David Greygoose was born near Northampton and now lives on the edge of Liverpool.

He is the author of:
Brunt Boggart: A Tapestry of Tales (Hawkwood/Pushkin)
‘Conjures a magical, poetic world of tricksters in an ancient village.’ The Observer

‘It tastes fabulously medieval…
and sounds like verbs of thunder and earth’
Jay Griffiths

Writing as Dave Ward:
Jambo (Riot Stories Ltd/Impact)
‘reminds me of Brian Patten’s Little Johnny’s Confession, though it’s very different (if you know what I mean)’
Paul Weller

On the Edge of Rain (Headland)
‘the ordinary takes on the vividness of dream’
Matt Simpson

Inside Pale Eyes (Hawkwood: with drawings by Bryan Biggs)
‘anecdotes and twisted fables, a sometimes bitter but irrepressible
Andrew Darlington

He is co-editor of Smoke magazine (The Windows Project)

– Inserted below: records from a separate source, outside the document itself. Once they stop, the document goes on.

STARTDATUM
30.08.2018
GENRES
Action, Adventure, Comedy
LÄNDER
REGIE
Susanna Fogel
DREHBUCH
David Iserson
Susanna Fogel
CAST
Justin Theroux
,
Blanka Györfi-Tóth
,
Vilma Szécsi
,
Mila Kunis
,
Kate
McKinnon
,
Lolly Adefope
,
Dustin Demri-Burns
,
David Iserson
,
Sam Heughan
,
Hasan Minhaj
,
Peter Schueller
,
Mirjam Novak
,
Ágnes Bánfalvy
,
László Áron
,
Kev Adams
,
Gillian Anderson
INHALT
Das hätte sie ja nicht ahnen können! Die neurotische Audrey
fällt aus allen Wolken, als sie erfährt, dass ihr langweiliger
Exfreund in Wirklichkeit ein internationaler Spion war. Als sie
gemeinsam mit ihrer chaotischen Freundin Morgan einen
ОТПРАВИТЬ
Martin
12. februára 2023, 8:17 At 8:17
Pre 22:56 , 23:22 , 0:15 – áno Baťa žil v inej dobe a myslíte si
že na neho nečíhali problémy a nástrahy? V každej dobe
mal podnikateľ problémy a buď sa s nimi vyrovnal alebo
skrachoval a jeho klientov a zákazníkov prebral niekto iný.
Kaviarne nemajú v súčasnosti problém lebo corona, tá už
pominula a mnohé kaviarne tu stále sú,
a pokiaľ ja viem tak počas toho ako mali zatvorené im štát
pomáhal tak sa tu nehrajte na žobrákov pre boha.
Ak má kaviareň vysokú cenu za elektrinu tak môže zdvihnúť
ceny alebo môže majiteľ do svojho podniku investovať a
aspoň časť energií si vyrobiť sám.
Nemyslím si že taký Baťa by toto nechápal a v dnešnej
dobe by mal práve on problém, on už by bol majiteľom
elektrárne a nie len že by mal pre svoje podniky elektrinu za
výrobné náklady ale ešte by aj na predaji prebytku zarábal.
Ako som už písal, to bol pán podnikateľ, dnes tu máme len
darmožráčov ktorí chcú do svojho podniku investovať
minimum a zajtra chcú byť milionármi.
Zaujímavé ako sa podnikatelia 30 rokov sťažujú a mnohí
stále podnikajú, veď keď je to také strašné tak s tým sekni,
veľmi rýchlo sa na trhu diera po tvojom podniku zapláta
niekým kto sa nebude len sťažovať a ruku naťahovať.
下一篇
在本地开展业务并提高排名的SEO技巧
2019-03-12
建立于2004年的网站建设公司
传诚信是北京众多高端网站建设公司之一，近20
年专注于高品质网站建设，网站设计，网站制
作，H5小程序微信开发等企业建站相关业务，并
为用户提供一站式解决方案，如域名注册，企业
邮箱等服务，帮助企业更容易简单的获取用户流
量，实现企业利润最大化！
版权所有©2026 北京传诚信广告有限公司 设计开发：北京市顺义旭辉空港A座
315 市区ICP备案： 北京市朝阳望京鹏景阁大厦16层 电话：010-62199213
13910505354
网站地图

Reviews of The Blunted axe


A concentrated, intense sequence.
Two weeks on, these poems continue to haunt. The world they occupy draws the reader in, and once that reader comes to terms with that world and its flickering light, they have the strangest power. I’ve just read The Girl in the Woods and The Dreaming again, and they come at me like images glimpsed out of chiaroscuro.


I love the dark and ancient atmosphere – atavistic perhaps. Very unusual in contemporary small press poetry. Some of the poems seem like incomplete stories, dreams, almost riddles. But that gives them a fairytale quality of mystery. My favourites were: The Dreaming, Down by the Byre and The Burning.


I’m finding many of these ballads and snatches really memorable – the doomed relationships, the way they draw on folk beliefs, the way so many of them stand at the lych-gate, and of course their music.


poignant, wistful, full of meaning. Very beautiful.


it’s such a mysterious and mystical way of looking at the natural world.